WHAT IS BEING ASKED: The answer must consist of each line of the records below that contains the string "Kelley".

===============

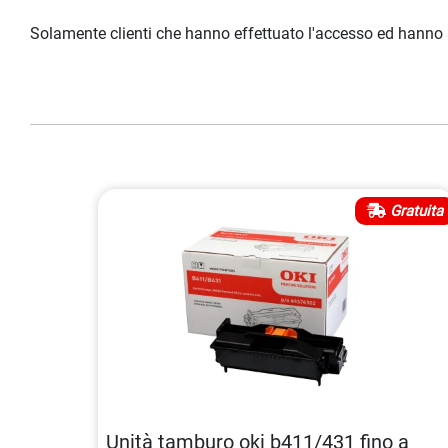
Solamente clienti che hanno effettuato l'accesso ed hanno
Gratuita
Unità tamburo oki b411/431 fino a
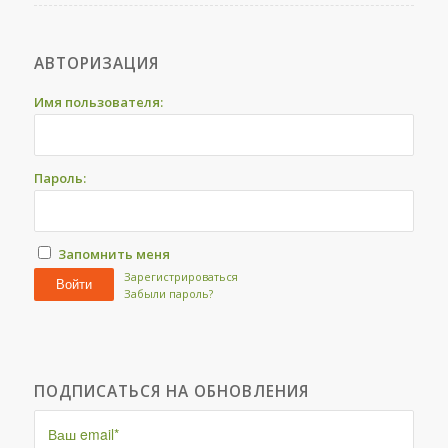
АВТОРИЗАЦИЯ
Имя пользователя:
Пароль:
Запомнить меня
Зарегистрироваться
Войти
Забыли пароль?
ПОДПИСАТЬСЯ НА ОБНОВЛЕНИЯ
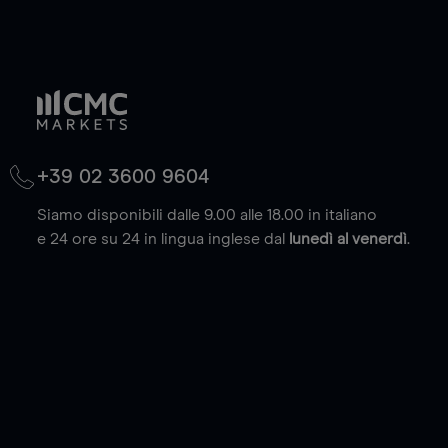
+39 02 3600 9604
Siamo disponibili dalle 9.00 alle 18.00 in italiano
e 24 ore su 24 in lingua inglese dal
lunedì al venerdì
.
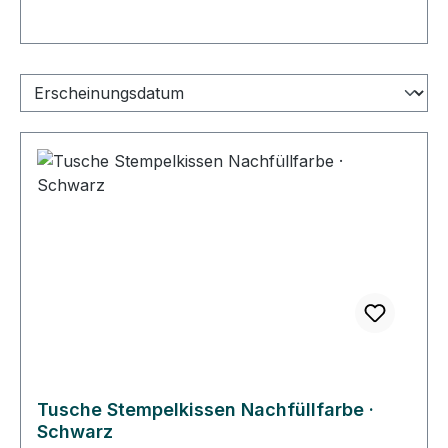
Tusche Stempelkissen Nachfüllfarbe ·
Schwarz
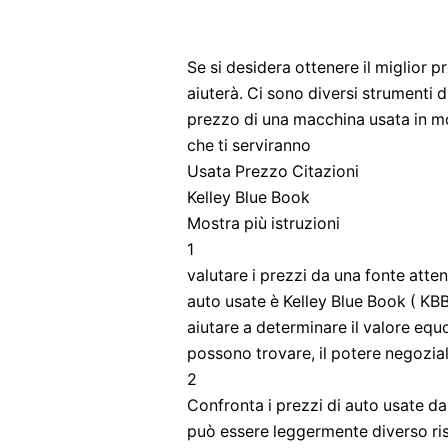
Se si desidera ottenere il miglior 
aiuterà. Ci sono diversi strumenti d
prezzo di una macchina usata in m
che ti serviranno
Usata Prezzo Citazioni
Kelley Blue Book
Mostra più istruzioni
1
valutare i prezzi da una fonte attend
auto usate è Kelley Blue Book ( KBB
aiutare a determinare il valore equo
possono trovare, il potere negoziale
2
Confronta i prezzi di auto usate da
può essere leggermente diverso risp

===============

SOLUTION FOR THIS EXERCISE:
Kelley Blue Book
auto usate è Kelley Blue Book ( KBB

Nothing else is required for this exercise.